En la Cuba de hoy, donde la gente mide el tiempo entre apagones y calcula si la comida aguanta o se echa a perder antes de llegar al plato, la élite del poder se reunió en Birán para rendirle culto al que consideran su santo patrón: Fidel Castro, el hombre que dejó la Isla en la ruina y al que pretenden celebrar como si todavía fuese el salvador de la patria.
Allí apareció un Raúl Castro envejecido y tambaleante, acompañado de Miguel Díaz-Canel y toda la comparsa del Partido Comunista, para presidir el acto central por el 99 cumpleaños del dictador. El lugar, la Casa Natal de la familia Castro-Ruz, hace rato fue convertido en un altar de propaganda, un santuario donde se reza la religión oficial del castrismo.
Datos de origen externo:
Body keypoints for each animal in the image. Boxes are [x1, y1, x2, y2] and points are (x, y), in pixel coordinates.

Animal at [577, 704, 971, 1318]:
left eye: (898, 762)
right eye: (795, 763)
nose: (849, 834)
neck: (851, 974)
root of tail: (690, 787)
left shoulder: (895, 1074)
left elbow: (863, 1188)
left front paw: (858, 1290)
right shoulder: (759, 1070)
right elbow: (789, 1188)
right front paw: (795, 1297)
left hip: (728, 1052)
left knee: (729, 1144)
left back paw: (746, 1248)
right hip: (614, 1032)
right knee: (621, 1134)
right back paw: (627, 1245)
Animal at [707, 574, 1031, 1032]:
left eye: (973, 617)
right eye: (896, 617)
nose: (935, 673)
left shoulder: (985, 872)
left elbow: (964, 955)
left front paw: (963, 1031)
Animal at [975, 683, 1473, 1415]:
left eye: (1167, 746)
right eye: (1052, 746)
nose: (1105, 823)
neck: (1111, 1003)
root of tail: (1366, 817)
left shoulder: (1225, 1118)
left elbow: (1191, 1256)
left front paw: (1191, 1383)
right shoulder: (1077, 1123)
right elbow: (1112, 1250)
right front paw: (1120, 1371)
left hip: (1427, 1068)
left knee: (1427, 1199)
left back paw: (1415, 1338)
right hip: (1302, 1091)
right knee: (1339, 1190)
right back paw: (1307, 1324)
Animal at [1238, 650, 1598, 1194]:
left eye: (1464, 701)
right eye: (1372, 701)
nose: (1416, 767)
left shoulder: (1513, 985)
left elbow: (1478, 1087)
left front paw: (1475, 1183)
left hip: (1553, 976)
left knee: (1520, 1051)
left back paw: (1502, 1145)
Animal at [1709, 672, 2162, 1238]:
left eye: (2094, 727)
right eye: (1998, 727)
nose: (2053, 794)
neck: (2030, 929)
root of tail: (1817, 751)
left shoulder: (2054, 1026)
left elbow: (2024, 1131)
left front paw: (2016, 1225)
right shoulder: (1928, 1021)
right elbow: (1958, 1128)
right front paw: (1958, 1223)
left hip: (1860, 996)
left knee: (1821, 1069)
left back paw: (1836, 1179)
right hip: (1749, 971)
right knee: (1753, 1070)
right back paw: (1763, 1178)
Entre discursos empolvados y puro teatro político, lanzaron el Programa Conmemorativo por el Centenario, un plan cargado de actividades bajo el eslogan “Cien años con Fidel”. Todo está pensado para adoctrinar a los más jóvenes en una fe comunista que, en la realidad de la calle, está tan desgastada como los zapatos de quienes hacen cola diaria para comprar pan.
Roberto Morales, secretario de Organización del PCC, soltó que la idea es “traerlo al presente y continuar el camino que nos trazó”, involucrando a toda la sociedad —sobre todo niños y jóvenes— en lo que él llama una “gran movilización política”. Según su guion, esto reforzará “la obra revolucionaria que él nos legó”, aunque para el pueblo esa “obra” signifique escasez, represión y miseria.
Con tono de sermón, Morales insistió en que “todas las instituciones y comunidades” harán suya la celebración, llenándola de “patriotismo, belleza y simbolismo”. Palabras bonitas para disfrazar lo que no es más que otro capítulo del culto a la personalidad, una de las pocas industrias que el régimen todavía maneja con eficiencia.
Ni siquiera las frases inflamadas de Díaz-Canel, describiendo a Fidel como un “guía eterno, como en la Sierra o en Girón”, logran ocultar la verdad: Cuba atraviesa una de las peores crisis de su historia, y la juventud lo que quiere es irse, no “mantener encendida la llama de la Revolución”.
En las redes, cada intento de glorificar al comandante se estrella contra una muralla de comentarios que lo relacionan con apagones, hambre, colas interminables, hospitales desabastecidos y represión política. Pero el gobierno sigue terco, aferrado a un relato heroico que ya no convence ni a los suyos.
Así, mientras el país se hunde entre penurias materiales y promesas podridas, Birán se convirtió en el escenario de una misa política para invocar a un fantasma. Uno que, para la mayoría de los cubanos, no es símbolo de esperanza, sino la raíz misma de la pesadilla nacional.